When Taylor asked Stevens if he could believe such a tragic accident could occur, his response was reportedly, “Yes I can. He had it coming.”

Dean, who loved racing cars, was driving his brand-new Porsche Spyder convertible to a California race. He had completed filming his role for “Giant” and just needed to re-read lines for the scene where he mumbled.

Stevens, who was worried about Dean’s need for speed, had reportedly suspected an accident could have occurred during filming.

(Courtesy of the Academy of Motion Picture Arts and Sciences)

“George Stevens was so worried that he put in the contract that James could not do any racing when he started working on the film,” claimed Graham. “…Out there in Marfa, celebrities were given cars to use while they were in town. But James had his taken away because he would drive too fast for the roads out there.

"When James got that new car, they told him, ‘You can’t drive around in that thing because you’re going to kill somebody.’ But he never paid attention when someone told him that.”

“Giant” was released shortly after Dean’s death — and it became a box office sensation. It also forever changed the lives of Hudson and Taylor, who would go on to reign as leading Hollywood stars.

Stevens, recognized as one of the most important directors in cinematic history, died in 1975 at age 70 from a heart attack.
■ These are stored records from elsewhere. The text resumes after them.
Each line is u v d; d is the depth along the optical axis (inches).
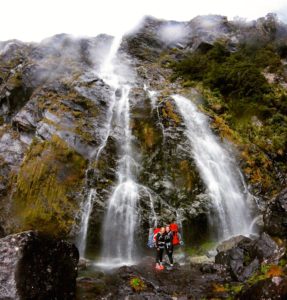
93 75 803.4
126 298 338.3
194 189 578.2
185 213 548.4
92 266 476.7
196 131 673.6
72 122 658.2
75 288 335.3
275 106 744.3
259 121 722.2
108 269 457.1
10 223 536.4
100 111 702.5
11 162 625.0
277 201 425.4
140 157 617.9
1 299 266.7
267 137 698.8
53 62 911.0
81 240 530.3
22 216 539.5
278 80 826.2
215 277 391.5
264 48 967.6
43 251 307.1
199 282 382.9
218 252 475.8
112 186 573.3
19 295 268.7
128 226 539.5
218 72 836.6
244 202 597.9
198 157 620.1
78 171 587.5
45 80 829.8
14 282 272.4
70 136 624.4
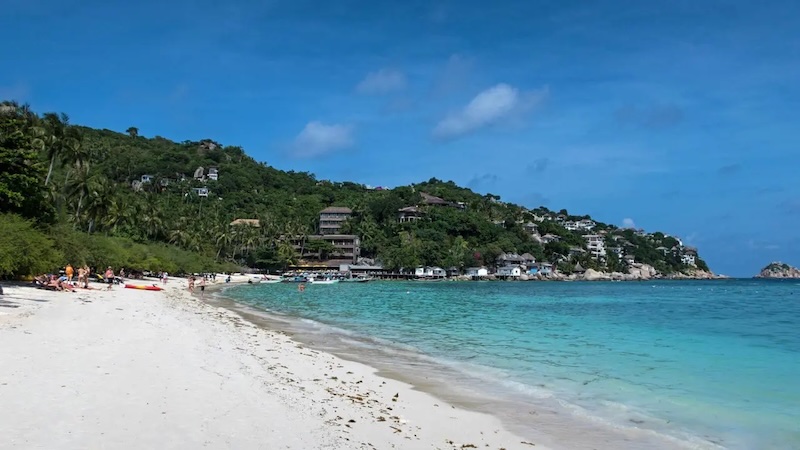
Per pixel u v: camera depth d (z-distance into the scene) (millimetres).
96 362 15531
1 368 13734
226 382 14781
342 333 31438
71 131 74500
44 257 44406
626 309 58062
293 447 10148
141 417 10852
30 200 48844
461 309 54438
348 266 167250
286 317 41375
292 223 168875
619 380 18750
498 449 11570
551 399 16016
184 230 128250
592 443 12133
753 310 57281
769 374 19922
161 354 17938
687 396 16469
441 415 14008
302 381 16562
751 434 12859
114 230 99188
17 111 68188
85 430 9789
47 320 24094
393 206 192875
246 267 160625
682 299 83625
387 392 16312
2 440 8953
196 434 10219
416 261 169375
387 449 10875
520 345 27250
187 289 79125
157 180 184625
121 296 46031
Hudson died in 1985 at age 59 from AIDS-related complications. Taylor followed in 2011 at age 79 from congestive heart failure.

(Courtesy of the Academy of Motion Picture Arts and Sciences)
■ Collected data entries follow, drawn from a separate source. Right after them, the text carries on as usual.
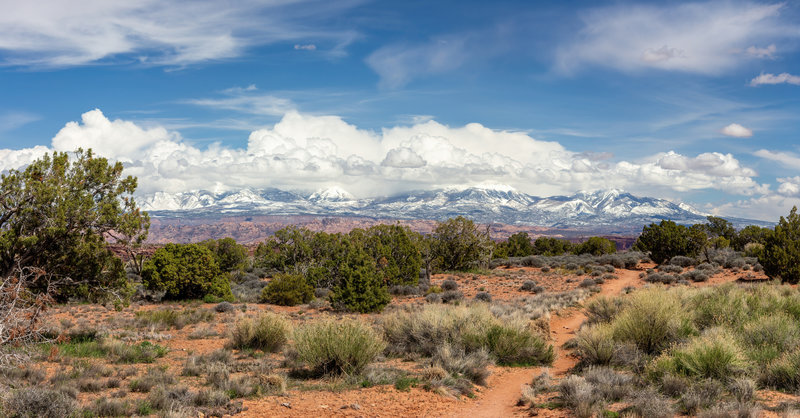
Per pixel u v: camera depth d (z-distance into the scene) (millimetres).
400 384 11477
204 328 23359
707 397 8828
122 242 18422
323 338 13047
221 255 53969
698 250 51188
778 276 32750
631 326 14836
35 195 16000
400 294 41781
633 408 8453
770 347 11867
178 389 10344
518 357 15453
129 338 19953
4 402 7977
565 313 26656
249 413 9414
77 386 11078
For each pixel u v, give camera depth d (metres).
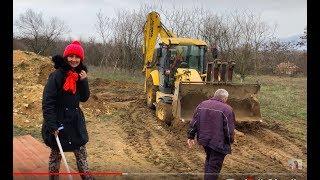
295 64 27.86
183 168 8.16
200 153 9.52
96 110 14.02
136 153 9.30
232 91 11.91
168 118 12.30
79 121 5.24
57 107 5.15
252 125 12.23
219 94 6.60
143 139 10.70
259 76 27.95
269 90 22.77
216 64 12.06
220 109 6.42
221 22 28.36
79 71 5.28
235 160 9.03
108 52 31.16
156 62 14.81
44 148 7.52
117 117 13.59
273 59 28.08
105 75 27.91
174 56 13.32
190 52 13.53
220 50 27.44
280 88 23.52
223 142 6.39
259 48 27.86
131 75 29.59
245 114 12.02
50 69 17.52
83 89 5.33
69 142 5.15
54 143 5.17
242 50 27.47
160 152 9.46
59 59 5.14
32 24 27.38
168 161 8.68
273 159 9.28
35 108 11.99
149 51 16.22
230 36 27.67
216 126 6.38
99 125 12.17
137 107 15.79
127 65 30.64
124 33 30.70
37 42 27.72
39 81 16.58
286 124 13.81
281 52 27.81
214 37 27.50
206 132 6.43
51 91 5.04
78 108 5.29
“This film really made them,” said Graham. “It certainly made Rock Hudson. It confirmed Elizabeth Taylor’s status as a serious actress. And of course, James Dean already had a huge reputation based on his two previous films and then he was dead about two and a half weeks before ‘Giant’ was over.

"Then he became a legend. But they were all very young. And there was a sense of excitement going on. Everyone felt this film was going to be a really huge deal.”